Perhaps there is a typographical error in your text.

Are you sure it's an error??

here's the actual problem from my textbook:

http://img23.imageshack.us/img23/635/ddfy.jpg [Broken]

Last edited by a moderator:
Wait, did you simplify this:
$$\frac{s_{n+1}}{s_{n}} = \frac{(n+1)!}{1 \times 3 \times 5 \times ... \times (2n+1)}/\frac{n!}{1 \times 3 \times 5 \times ... \times (2n-1)}$$

to get what you wrote originally in part a), which was this:
$$\frac{(n+1)!}{(2n+1)}/\frac{n!}{2n-1}$$?

If so, that wasn't simplified correctly. First rewrite as a multiplication:
$$\frac{(n+1)!}{1 \times 3 \times 5 \times ... \times (2n+1)} \times \frac{1 \times 3 \times 5 \times ... \times (2n-1)}{n!}$$

1*3*5*...*(2n+1) is the same as 1*3*5*...*(2n-1)*(2n+1), so if you look at the denominator of the 1st fraction and the numerator of the 2nd fraction, everything cancels out except for the 2n+1:
$$\frac{(n+1)!}{2n+1} \times \frac{1}{n!}$$

You can figure out the rest. (I hope that I didn't give away too much.)

01

1*3*5*...*(2n+1) is the same as 1*3*5*...*(2n-1)*(2n+1)

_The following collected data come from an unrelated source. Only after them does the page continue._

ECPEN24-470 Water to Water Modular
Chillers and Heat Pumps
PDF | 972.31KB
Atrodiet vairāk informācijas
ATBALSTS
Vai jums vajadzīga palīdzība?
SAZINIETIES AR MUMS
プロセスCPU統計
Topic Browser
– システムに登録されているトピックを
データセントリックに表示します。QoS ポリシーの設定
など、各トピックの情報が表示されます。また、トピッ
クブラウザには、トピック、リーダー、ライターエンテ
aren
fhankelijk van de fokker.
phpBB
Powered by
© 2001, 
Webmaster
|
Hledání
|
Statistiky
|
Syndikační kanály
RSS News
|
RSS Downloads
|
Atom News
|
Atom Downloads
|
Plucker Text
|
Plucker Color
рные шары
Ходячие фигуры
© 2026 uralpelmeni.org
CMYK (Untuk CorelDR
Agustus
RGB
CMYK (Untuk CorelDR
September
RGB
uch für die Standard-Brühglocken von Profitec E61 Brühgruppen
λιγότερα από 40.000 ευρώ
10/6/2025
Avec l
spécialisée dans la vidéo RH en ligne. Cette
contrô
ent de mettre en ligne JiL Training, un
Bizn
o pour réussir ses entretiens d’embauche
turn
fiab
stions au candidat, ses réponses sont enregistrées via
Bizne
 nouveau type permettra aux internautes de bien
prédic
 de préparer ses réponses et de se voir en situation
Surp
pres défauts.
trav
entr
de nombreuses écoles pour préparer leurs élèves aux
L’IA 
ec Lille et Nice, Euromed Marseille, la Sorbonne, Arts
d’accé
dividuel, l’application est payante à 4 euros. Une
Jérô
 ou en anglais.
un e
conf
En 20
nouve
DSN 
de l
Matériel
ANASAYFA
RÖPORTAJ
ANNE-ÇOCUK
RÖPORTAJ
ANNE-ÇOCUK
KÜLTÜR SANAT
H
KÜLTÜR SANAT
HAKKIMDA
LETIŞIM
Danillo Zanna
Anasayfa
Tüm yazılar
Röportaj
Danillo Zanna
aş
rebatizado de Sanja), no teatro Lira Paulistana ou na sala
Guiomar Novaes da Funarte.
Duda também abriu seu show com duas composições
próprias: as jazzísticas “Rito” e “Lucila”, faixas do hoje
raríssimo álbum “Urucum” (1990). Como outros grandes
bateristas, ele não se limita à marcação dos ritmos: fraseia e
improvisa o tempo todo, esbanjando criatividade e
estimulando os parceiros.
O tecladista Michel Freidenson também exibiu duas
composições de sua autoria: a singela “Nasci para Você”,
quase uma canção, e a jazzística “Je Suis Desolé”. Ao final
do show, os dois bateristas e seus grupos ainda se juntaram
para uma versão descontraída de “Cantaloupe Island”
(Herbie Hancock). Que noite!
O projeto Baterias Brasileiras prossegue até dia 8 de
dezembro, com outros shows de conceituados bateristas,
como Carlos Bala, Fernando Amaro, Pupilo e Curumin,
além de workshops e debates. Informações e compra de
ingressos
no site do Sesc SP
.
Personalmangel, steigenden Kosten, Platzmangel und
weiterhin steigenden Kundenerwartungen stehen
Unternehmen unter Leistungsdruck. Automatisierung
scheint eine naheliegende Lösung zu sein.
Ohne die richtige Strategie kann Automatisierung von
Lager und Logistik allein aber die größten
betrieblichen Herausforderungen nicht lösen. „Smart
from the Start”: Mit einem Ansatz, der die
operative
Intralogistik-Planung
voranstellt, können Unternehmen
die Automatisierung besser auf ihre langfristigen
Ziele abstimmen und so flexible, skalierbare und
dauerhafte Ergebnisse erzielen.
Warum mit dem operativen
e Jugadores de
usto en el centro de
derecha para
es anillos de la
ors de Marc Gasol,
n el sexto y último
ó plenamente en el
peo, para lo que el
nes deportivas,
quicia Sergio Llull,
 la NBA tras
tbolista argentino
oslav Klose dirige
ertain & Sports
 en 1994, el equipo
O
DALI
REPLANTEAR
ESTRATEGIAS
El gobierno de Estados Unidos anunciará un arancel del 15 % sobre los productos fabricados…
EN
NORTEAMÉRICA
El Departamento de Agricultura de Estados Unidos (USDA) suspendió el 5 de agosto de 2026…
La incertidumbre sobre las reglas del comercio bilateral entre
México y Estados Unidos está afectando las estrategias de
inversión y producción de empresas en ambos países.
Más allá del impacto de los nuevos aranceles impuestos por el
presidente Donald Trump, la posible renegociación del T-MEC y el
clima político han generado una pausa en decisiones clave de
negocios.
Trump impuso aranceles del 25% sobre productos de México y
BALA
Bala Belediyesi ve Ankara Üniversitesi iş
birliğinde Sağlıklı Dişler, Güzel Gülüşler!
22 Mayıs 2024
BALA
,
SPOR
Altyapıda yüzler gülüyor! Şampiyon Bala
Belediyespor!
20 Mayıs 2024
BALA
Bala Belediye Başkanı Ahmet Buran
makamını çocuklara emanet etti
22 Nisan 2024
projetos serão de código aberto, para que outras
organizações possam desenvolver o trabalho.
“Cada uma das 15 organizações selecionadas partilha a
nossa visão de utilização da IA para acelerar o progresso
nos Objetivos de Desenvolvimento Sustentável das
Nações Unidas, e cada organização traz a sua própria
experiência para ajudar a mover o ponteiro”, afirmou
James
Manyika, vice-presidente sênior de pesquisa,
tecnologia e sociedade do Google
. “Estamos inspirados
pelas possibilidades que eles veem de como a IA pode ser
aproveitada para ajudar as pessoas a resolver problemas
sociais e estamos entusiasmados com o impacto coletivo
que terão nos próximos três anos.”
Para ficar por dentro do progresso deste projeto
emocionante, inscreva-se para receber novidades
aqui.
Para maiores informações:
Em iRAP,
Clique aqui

Actually I think you meant that it is the same as 1*3*5*...*(2n-1)*(2n)*(2n+1) That makes sense now, thank you.

EDIT:

I have another question (which is very similar to the one above):

$$\frac{(n+1)!}{3\times5 \times7\times...(2n+3)} \times \frac{3\times5\times7\times... \times (2n+1)}{n!}$$

Does it equal to:

$$\frac{n+1}{(2n+2)(2n+3)}$$

Since 3*5*7*...*(2n+3) is the same as 3*5*7*...*(2n+1)*(2n+2)*(2n+3)

Is this right? Last edited:
Actually I think you meant that it is the same as 1*3*5*...*(2n-1)*(2n)*(2n+1) Nope, I meant that 1*3*5*...*(2n+1) = 1*3*5*...*(2n-1)*(2n+1). We are multiplying a series of odd numbers here. 2n-1 is odd, 2n+1 is odd, but 2n is even.

$$\frac{(n+1)!}{3\times5 \times7\times...(2n+3)} \times \frac{3\times5\times7\times... \times (2n+1)}{n!}$$

Does it equal to:

$$\frac{n+1}{(2n+2)(2n+3)}$$

Since 3*5*7*...*(2n+3) is the same as 3*5*7*...*(2n+1)*(2n+2)*(2n+3)

Is this right? No. 3*5*7*...*(2n+3) = 3*5*7*...*(2n+1)*(2n+3). 2n+2 shouldn't be there -- it's also even.

01

Oh!! I didn't notice that. So it simplifies to n+1/2n+3. Thanks for your post, it was really helpful!